Revisitando la transición

De la larga tarde-noche del 23-F recuerdo una sensación física: a medida que pasaban las horas sentía como aumentaba una enorme carga sobre mi espalda. Era miedo, era la fatigosa sensación de volver al pasado. Y se alivió cuando de madrugada el Rey, con uniforme de capitán general, emitió un mensaje que todos quisimos interpretar como fracaso del golpe a pesar de una preocupante coletilla que no descartaba alguna forma de solución militar.

El pasado jueves, coincidiendo con el aniversario del golpe, se publicó el fax que, una hora después de su alocución, el Rey Juan Carlos envió a Milans del Bosch: “Confirmando la conversación telefónica que acabamos de tener te hago saber con toda claridad lo siguiente: Afirmo mi rotunda decisión de mantener el orden constitucional dentro de la legalidad vigente. Después de este mensaje ya no puedo volverme atrás”. O sea que antes sí, se pudo volver atrás. Pasaron más de ocho horas entre el golpe y la decisión definitiva del monarca de colocarse en el lado constitucional.

Sirva esta anécdota histórica para reflexionar sobre la transición ahora que, con el régimen democrático desgastado por el paso del tiempo y por la reiterada negativa de PP y PSOE a renovarlo, está de moda señalar a la transición como nuestro pecado original. Sin duda, ha sido mitificada por la generación que la hizo, pero no es evidente que se hubiese podido hacer de manera radicalmente distinta.

Empecemos por lo obvio: Franco murió en la cama. No fue la resistencia la que se lo llevó por delante. La sociedad española funcionaba en parte a dos velocidades: a partir de los años 60, con un cierto desarrollo económico y con la entrada del turismo, amplios sectores urbanos se fueron modernizando lentamente, en sus modos de vida y costumbres. El régimen era como una superestructura paralela que se iba alejando de la sociedad, pero sin que en esta hubiera fuerzas capaces de romperla.

Al día siguiente de la muerte de Franco todo estaba en el aire. La transición nunca tuvo plan ni proyecto. Se hizo haciéndola, con mucha improvisación y con varios momentos al borde del abismo. Inicialmente, se impuso la inercia y el régimen, con Arias al frente, intentó resistir. Poco a poco se fue imponiendo la idea de que se debía avanzar hacia un régimen democrático. Con el nombramiento de Suárez, hombre más eficaz en el regate corto que en el plan de largo alcance, se confirmó el sentido tentativo de la transición.

Tres cosas fueron a mi entender determinantes. Primera: la guerra civil operó como un superego colectivo que fue eficaz para mantener el rumbo: nunca más repetir aquella tragedia, era probablemente la idea más compartida.

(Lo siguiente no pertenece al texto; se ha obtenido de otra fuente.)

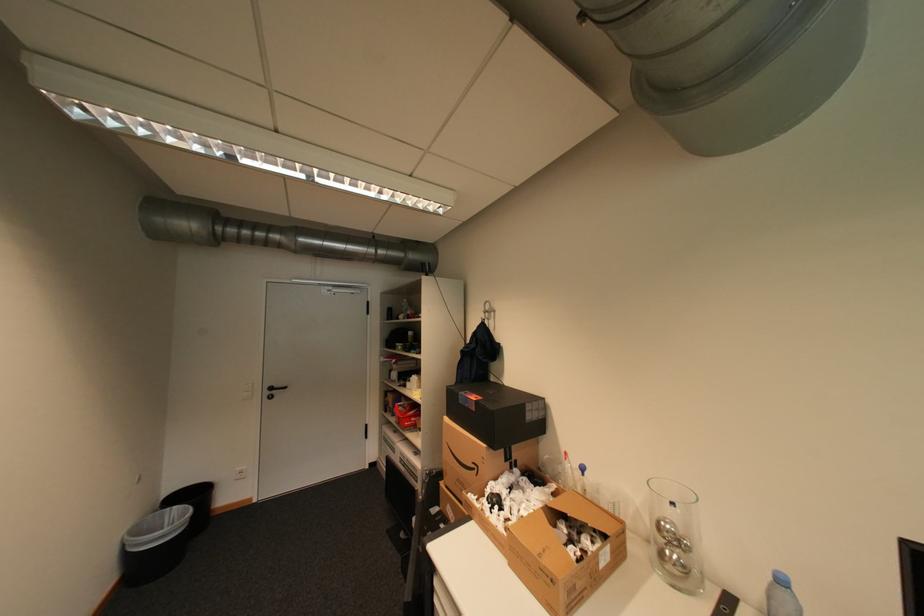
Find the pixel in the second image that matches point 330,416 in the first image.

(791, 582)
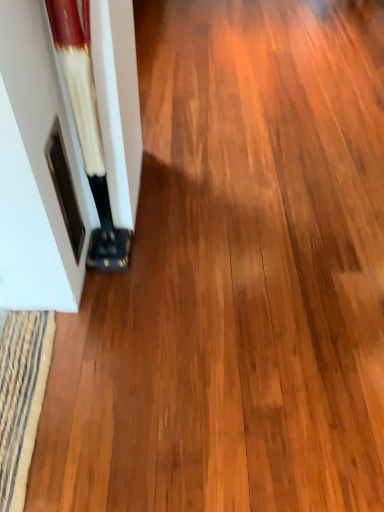
Where is `white glossy door at left`? The height and width of the screenshot is (512, 384). white glossy door at left is located at coordinates (37, 170).

Image resolution: width=384 pixels, height=512 pixels. What do you see at coordinates (37, 170) in the screenshot? I see `white glossy door at left` at bounding box center [37, 170].

You are a GUI agent. You are given a task and a screenshot of the screen. Output one action in this format:
    pyautogui.click(x=<x>, y=<y>)
    Task: Click on the white glossy door at left
    This screenshot has width=384, height=512.
    Given the screenshot: What is the action you would take?
    pyautogui.click(x=37, y=170)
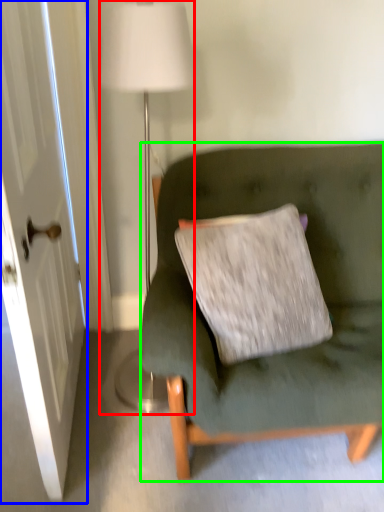
Question: Which object is the farthest from lamp (highlighted by a red box)? Choose among these: door (highlighted by a blue box) or studio couch (highlighted by a green box).

Choices:
 (A) door
 (B) studio couch

Answer: (B)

Segunda: el Rey Juan Carlos fue asumiendo el papel de buen traidor tan necesario en una transición de este tipo: elegido por Franco, fue capaz de traicionar sus orígenes para que el franquismo sociológico se reconociera en el nuevo régimen. Alberto Oliart contaba que cuando citó a los altos mandos del ejército después del 23-F, algunos de ellos le expresaron su lealtad al Rey por orden de Franco. Tercera: había una enorme confusión sobre la evaluación real de las relaciones de fuerzas, el Ejército fue el gran espantajo que se utilizó cada vez que se quería frenar un proceso, porque, insisto, la dictadura no fue derrocada; se metamorfoseó, con el famoso harakiri de las Cortes franquistas, y el aparato de Estado permaneció intacto.

En resumen: se impuso una prioridad, que la democracia no volviera a ser efímera como fue siempre en la historia de España. No hubo ruptura, hubo mutación de régimen. Y esto obviamente suspendió la memoria, impidió la reforma a fondo del sistema institucional y garantizó la permanencia de hábitos y prácticas del pasado, algunas de las cuales han llegado hasta hoy. El único gesto realmente rupturista fue el retorno de Tarradellas, solitario punto de engarce con la legalidad republicana.

La transición realmente existente ha dado una democracia homologable marcada por vicios de origen —algunos de ellos crónicos— que siguen condicionando la política española. Por eso es imperativo reformar el régimen. Y la resistencia a hacerlo forma parte de estos vicios históricos. Pero el futuro de la democracia española se juega ahora y aquí, ya no en la transición.